What to do
Print each entry below precisely as it reads.

The data
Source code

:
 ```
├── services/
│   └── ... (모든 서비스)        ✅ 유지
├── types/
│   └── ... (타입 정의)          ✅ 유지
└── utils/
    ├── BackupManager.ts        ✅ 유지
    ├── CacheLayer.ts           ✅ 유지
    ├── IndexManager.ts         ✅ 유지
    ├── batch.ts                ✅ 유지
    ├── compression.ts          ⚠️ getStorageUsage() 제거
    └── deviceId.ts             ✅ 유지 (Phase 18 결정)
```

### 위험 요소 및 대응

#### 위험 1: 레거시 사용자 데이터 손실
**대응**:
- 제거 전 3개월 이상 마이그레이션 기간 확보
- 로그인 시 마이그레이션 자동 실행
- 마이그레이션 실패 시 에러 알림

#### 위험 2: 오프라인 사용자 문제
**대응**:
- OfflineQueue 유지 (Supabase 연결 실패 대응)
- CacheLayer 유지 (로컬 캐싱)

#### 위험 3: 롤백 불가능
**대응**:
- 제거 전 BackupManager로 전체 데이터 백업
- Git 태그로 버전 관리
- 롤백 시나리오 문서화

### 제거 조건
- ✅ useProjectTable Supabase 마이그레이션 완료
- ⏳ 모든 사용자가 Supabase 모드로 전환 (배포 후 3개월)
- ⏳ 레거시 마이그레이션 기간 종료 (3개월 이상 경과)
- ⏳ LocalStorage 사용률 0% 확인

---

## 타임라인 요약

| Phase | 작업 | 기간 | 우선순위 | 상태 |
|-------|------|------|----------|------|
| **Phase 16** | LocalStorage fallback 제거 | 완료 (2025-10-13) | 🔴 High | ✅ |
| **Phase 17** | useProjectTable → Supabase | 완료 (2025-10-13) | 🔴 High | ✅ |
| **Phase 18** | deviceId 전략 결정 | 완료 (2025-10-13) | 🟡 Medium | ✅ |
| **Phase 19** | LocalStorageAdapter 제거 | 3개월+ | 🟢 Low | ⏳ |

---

Problem solution
Source code

:
 ```
├── services/
│   └── ... (모든 서비스)        ✅ 유지
├── types/
│   └── ... (타입 정의)          ✅ 유지
└── utils/
    ├── BackupManager.ts        ✅ 유지
    ├── CacheLayer.ts           ✅ 유지
    ├── IndexManager.ts         ✅ 유지
    ├── batch.ts                ✅ 유지
    ├── compression.ts          ⚠️ getStorageUsage() 제거
    └── deviceId.ts             ✅ 유지 (Phase 18 결정)
```

### 위험 요소 및 대응

#### 위험 1: 레거시 사용자 데이터 손실
**대응**:
- 제거 전 3개월 이상 마이그레이션 기간 확보
- 로그인 시 마이그레이션 자동 실행
- 마이그레이션 실패 시 에러 알림

#### 위험 2: 오프라인 사용자 문제
**대응**:
- OfflineQueue 유지 (Supabase 연결 실패 대응)
- CacheLayer 유지 (로컬 캐싱)

#### 위험 3: 롤백 불가능
**대응**:
- 제거 전 BackupManager로 전체 데이터 백업
- Git 태그로 버전 관리
- 롤백 시나리오 문서화

### 제거 조건
- ✅ useProjectTable Supabase 마이그레이션 완료
- ⏳ 모든 사용자가 Supabase 모드로 전환 (배포 후 3개월)
- ⏳ 레거시 마이그레이션 기간 종료 (3개월 이상 경과)
- ⏳ LocalStorage 사용률 0% 확인

---

## 타임라인 요약

| Phase | 작업 | 기간 | 우선순위 | 상태 |
|-------|------|------|----------|------|
| **Phase 16** | LocalStorage fallback 제거 | 완료 (2025-10-13) | 🔴 High | ✅ |
| **Phase 17** | useProjectTable → Supabase | 완료 (2025-10-13) | 🔴 High | ✅ |
| **Phase 18** | deviceId 전략 결정 | 완료 (2025-10-13) | 🟡 Medium | ✅ |
| **Phase 19** | LocalStorageAdapter 제거 | 3개월+ | 🟢 Low | ⏳ |

---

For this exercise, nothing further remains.